Intentó estrecharla lo más fuerte que pudo contra sí, pensando que si conseguía atarla de este modo al mundo físico, quizá pudiera evitar que se transportara a lugares a los que él jamás la podría visitar, inaccesibles para el ser.
Con los ojos cerrados trató de abrazarla ignorando su inminente desaparición. Hizo con sus brazos una cadena, aprisionándola al negarse a aceptar su desintegración en un montón de polvo sin nombre y comprobó con tristeza que ya era tarde para algo así.

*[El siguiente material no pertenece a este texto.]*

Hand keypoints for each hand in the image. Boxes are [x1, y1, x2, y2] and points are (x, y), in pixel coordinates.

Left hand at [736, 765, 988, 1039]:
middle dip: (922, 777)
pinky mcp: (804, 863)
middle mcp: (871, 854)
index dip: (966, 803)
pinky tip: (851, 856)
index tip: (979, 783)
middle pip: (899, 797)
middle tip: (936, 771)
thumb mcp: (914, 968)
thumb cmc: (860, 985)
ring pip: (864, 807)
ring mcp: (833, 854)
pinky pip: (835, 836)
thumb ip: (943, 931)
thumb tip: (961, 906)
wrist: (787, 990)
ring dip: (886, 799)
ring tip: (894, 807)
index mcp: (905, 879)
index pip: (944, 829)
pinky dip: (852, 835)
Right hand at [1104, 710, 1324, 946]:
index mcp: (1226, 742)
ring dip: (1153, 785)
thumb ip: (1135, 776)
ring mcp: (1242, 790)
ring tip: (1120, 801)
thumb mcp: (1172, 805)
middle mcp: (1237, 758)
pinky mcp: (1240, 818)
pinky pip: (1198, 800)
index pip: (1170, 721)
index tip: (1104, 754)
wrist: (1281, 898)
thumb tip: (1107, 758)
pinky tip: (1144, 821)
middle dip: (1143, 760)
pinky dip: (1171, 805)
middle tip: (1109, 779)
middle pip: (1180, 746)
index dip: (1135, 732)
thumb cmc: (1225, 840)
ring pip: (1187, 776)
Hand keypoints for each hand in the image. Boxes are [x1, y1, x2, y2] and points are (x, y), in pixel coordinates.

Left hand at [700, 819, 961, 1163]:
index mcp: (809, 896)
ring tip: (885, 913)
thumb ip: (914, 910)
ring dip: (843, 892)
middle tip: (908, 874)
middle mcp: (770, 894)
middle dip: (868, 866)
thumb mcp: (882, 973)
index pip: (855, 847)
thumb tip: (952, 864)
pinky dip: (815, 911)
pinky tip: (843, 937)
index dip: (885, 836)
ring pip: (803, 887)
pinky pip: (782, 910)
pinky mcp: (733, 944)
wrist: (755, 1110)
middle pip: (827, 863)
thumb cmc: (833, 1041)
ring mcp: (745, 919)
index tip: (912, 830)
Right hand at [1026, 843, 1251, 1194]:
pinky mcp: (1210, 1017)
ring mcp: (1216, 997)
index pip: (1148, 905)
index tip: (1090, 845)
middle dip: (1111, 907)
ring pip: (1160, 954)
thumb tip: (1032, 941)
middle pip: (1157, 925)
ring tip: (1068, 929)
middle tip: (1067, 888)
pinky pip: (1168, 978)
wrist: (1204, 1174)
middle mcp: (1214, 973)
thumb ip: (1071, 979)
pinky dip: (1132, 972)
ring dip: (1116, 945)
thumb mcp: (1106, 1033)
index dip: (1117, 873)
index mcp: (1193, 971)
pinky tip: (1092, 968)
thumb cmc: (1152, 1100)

Marta se alejaba ya en todas direcciones con ayuda del viento. Alzaba el vuelo hacia la inmensidad de una libertada que siempre había sido suya (que siempre le había correspondido).
Con lágrimas agachó la cabeza buscando el adiós que no había llegado a expirar. Topó con unos labios fríos e inmóviles. Maldijo ese hermoso cuerpo que había albergado a su amor y que ahora no era más que una cáscara vacía. Se asomó a sus ojos de cristal que, abiertos de manera permanente, reflejaban los últimos brillos de la tarde otoñal y acertó a comprender que allí no vivía nadie. Tan solo quedaban ruinas.
Sintió que el aire albergaba más que polen e inspirando pesadamente supo que aquello era una despedida.